→ **What is needed**: Lines from the one containing "Zamów ofertę - stan deweloperski" through the final line of the records are the only ones to copy, and each must match exactly.

START Data to examine

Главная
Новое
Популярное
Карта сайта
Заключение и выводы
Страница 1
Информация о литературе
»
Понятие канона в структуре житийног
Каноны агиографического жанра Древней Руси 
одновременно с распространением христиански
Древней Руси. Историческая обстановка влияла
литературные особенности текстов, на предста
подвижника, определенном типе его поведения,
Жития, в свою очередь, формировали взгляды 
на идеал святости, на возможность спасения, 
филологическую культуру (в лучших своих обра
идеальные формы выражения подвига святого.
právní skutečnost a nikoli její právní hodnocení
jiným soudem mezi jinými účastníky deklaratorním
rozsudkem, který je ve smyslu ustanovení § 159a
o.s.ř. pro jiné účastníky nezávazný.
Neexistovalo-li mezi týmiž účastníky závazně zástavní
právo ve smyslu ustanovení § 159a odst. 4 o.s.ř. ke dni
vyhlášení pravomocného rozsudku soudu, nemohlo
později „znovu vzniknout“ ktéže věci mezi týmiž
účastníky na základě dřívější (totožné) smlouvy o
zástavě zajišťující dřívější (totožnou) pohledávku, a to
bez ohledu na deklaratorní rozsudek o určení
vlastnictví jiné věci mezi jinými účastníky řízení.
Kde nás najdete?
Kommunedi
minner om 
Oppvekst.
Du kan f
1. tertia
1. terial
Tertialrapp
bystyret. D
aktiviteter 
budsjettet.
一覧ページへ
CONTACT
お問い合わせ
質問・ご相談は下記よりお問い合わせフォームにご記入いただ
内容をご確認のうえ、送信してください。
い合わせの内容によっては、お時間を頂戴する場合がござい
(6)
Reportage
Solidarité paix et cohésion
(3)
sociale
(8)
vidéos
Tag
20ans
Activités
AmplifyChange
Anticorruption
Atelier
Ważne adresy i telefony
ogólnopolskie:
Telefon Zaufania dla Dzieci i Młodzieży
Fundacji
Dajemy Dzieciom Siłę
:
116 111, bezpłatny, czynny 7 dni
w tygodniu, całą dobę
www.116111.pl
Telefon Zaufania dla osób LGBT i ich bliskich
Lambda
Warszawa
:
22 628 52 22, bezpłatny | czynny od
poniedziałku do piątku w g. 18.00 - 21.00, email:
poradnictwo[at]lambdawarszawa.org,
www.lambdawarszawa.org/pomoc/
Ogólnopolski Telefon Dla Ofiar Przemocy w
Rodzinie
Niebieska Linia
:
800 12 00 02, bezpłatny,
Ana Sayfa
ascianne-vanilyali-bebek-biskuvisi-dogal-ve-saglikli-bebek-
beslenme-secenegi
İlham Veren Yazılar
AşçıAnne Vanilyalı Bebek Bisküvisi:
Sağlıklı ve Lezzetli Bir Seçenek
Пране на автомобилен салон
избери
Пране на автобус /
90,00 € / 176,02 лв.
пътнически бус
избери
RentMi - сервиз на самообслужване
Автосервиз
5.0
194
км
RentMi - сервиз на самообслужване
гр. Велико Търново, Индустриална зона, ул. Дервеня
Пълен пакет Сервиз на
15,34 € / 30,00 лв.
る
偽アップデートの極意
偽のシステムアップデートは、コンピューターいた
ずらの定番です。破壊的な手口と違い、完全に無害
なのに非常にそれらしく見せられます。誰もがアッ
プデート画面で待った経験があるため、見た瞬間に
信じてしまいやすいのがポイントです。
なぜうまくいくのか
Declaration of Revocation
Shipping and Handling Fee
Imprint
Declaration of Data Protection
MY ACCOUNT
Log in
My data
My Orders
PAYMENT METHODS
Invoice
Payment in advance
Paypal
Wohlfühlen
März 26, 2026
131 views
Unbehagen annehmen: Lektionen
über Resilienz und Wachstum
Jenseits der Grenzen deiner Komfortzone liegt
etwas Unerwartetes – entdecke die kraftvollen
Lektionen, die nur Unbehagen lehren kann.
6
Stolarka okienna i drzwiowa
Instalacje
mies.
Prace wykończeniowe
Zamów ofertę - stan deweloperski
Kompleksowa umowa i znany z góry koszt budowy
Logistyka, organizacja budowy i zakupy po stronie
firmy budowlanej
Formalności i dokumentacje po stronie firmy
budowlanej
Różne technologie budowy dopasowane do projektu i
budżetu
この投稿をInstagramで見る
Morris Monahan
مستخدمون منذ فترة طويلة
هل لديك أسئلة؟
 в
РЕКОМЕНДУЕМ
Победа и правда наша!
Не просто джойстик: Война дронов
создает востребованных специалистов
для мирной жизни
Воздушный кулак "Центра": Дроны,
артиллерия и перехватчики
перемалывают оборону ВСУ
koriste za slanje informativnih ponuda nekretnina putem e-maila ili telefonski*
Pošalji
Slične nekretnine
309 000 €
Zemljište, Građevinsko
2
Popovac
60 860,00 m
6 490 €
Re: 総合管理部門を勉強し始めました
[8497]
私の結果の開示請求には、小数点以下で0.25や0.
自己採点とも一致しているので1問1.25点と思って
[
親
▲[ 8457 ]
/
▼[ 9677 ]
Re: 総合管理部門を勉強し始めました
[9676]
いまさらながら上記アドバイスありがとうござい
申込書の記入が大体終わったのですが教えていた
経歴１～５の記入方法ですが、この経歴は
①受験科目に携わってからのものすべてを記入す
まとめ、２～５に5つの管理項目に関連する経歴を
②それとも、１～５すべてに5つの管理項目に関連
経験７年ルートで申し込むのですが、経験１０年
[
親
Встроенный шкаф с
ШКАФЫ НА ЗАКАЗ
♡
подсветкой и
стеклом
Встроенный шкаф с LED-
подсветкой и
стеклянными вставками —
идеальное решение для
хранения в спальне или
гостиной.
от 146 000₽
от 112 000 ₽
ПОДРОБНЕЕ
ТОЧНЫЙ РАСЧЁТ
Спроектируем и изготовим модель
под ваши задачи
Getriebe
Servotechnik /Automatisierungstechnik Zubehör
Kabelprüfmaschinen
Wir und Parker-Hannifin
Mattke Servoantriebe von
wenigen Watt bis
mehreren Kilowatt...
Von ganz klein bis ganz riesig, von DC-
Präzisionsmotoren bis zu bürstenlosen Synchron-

END Data to examine

→ **Answer for the task**:
Zamów ofertę - stan deweloperski
Kompleksowa umowa i znany z góry koszt budowy
Logistyka, organizacja budowy i zakupy po stronie
firmy budowlanej
Formalności i dokumentacje po stronie firmy
budowlanej
Różne technologie budowy dopasowane do projektu i
budżetu
この投稿をInstagramで見る
Morris Monahan
مستخدمون منذ فترة طويلة
هل لديك أسئلة؟
 в
РЕКОМЕНДУЕМ
Победа и правда наша!
Не просто джойстик: Война дронов
создает востребованных специалистов
для мирной жизни
Воздушный кулак "Центра": Дроны,
артиллерия и перехватчики
перемалывают оборону ВСУ
koriste za slanje informativnih ponuda nekretnina putem e-maila ili telefonski*
Pošalji
Slične nekretnine
309 000 €
Zemljište, Građevinsko
2
Popovac
60 860,00 m
6 490 €
Re: 総合管理部門を勉強し始めました
[8497]
私の結果の開示請求には、小数点以下で0.25や0.
自己採点とも一致しているので1問1.25点と思って
[
親
▲[ 8457 ]
/
▼[ 9677 ]
Re: 総合管理部門を勉強し始めました
[9676]
いまさらながら上記アドバイスありがとうござい
申込書の記入が大体終わったのですが教えていた
経歴１～５の記入方法ですが、この経歴は
①受験科目に携わってからのものすべてを記入す
まとめ、２～５に5つの管理項目に関連する経歴を
②それとも、１～５すべてに5つの管理項目に関連
経験７年ルートで申し込むのですが、経験１０年
[
親
Встроенный шкаф с
ШКАФЫ НА ЗАКАЗ
♡
подсветкой и
стеклом
Встроенный шкаф с LED-
подсветкой и
стеклянными вставками —
идеальное решение для
хранения в спальне или
гостиной.
от 146 000₽
от 112 000 ₽
ПОДРОБНЕЕ
ТОЧНЫЙ РАСЧЁТ
Спроектируем и изготовим модель
под ваши задачи
Getriebe
Servotechnik /Automatisierungstechnik Zubehör
Kabelprüfmaschinen
Wir und Parker-Hannifin
Mattke Servoantriebe von
wenigen Watt bis
mehreren Kilowatt...
Von ganz klein bis ganz riesig, von DC-
Präzisionsmotoren bis zu bürstenlosen Synchron-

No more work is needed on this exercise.